Alain-Jacques Lévrier-Mussat est né à Grenoble en 1971. Entre école des Beaux-arts et Sciences politiques, ce passionné a commencé par travailler durant plusieurs années au Musée d’art contemporain de Lyon ainsi qu’au musée d’art moderne de Saint-Etienne. Installé aujourd’hui dans le département des Hautes-Pyrénées, il se consacre entièrement à son travail de plasticien dont le fondement artistique repose sur la révélation à la fois sémantique et esthétique des propriétés d’un pigment bleu. 

 Les «compositions » qui découlent de cette démarche très exclusive s’appuient systématiquement sur  des variations de textes et sur une dissection du livre considéré comme objet. Ce qui pourrait se traduire comme l’invention d’une improbable équation. Un bleu et un seul d’une part, les livres comme autant d’inconnues de progression de l’autre.

Si le bleu peut être considéré comme un terrain de recherche et d’expériences, les ouvrages constituent les moyens concrets d’approfondissement du « sujet ».

L’œuvre, oscillant entre opacité et transparence de la matière, surface et profondeur de la pensée, apparait comme l’échafaudage intime d’une mesure de soi. Dans cette confrontation étroite, il est d’abord question de temps et de mémoire. 

En admirateur discret du monde souterrain de la philosophie et de l’histoire de l’art, l’artiste échafaude sans concession et patiemment son schéma… Les références du processus sont répertoriées dans un manuscrit dont l’artiste publie les strophes à l’occasion de chacune de ses expositions. (Disponible par mail sur simple demande : ajlm.cl@free.fr)

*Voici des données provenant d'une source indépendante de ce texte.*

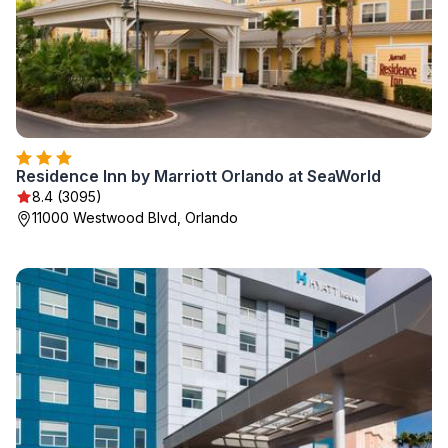
Residence Inn by Marriott Orlando at SeaWorld
8.4 (3095)
11000 Westwood Blvd, Orlando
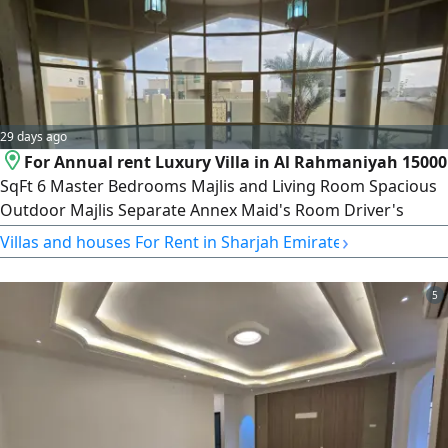
29 days ago
For Annual rent Luxury Villa in Al Rahmaniyah 15000
SqFt 6 Master Bedrooms Majlis and Living Room Spacious
Outdoor Majlis Separate Annex Maid's Room Driver's
Room Laundry Room AED185000 in three installments
›
Villas and houses For Rent in Sharjah Emirate
AED175000 in one payment Security Deposit (Check) For
UAE Nationals or GCC Nationals Only
5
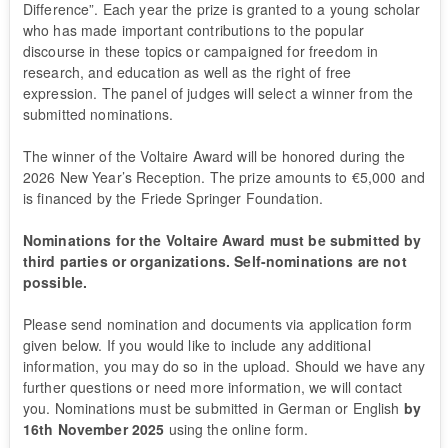
Difference”. Each year the prize is granted to a young scholar
who has made important contributions to the popular
discourse in these topics or campaigned for freedom in
research, and education as well as the right of free
expression. The panel of judges will select a winner from the
submitted nominations.
The winner of the Voltaire Award will be honored during the
2026 New Year’s Reception. The prize amounts to €5,000 and
is financed by the Friede Springer Foundation.
Nominations for the Voltaire Award must be submitted by
third parties or organizations. Self-nominations are not
possible.
Please send nomination and documents via application form
given below. If you would like to include any additional
information, you may do so in the upload. Should we have any
further questions or need more information, we will contact
you. Nominations must be submitted in German or English
by
16th November 2025
using the online form.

Alain-Jacques Lévrier-Mussat expose régulièrement depuis 1999 essentiellement en France, dans différentes galeries, centres d’art et autres lieux soutenant des démarches singulières. 

A Paris, il participe chaque année à l’actualité du salon historique des Réalités Nouvelles dont l’objectif est de recenser les multiples tendances contemporaines de l’abstraction.

  

« La lumière d’un bleu » par Alain-Jacques Lévrier-Mussat 

« Sans le vertige de la lumière d’un bleu, je ne serais probablement pas devenu peintre. Je me suis noyé dans cette vision pour inscrire une mémoire sur le fond de mon œil. Sans les livres, je n’aurais pas supporté cet enfermement. Ils sont le fil conducteur de mon écriture et le toit de ma peinture ».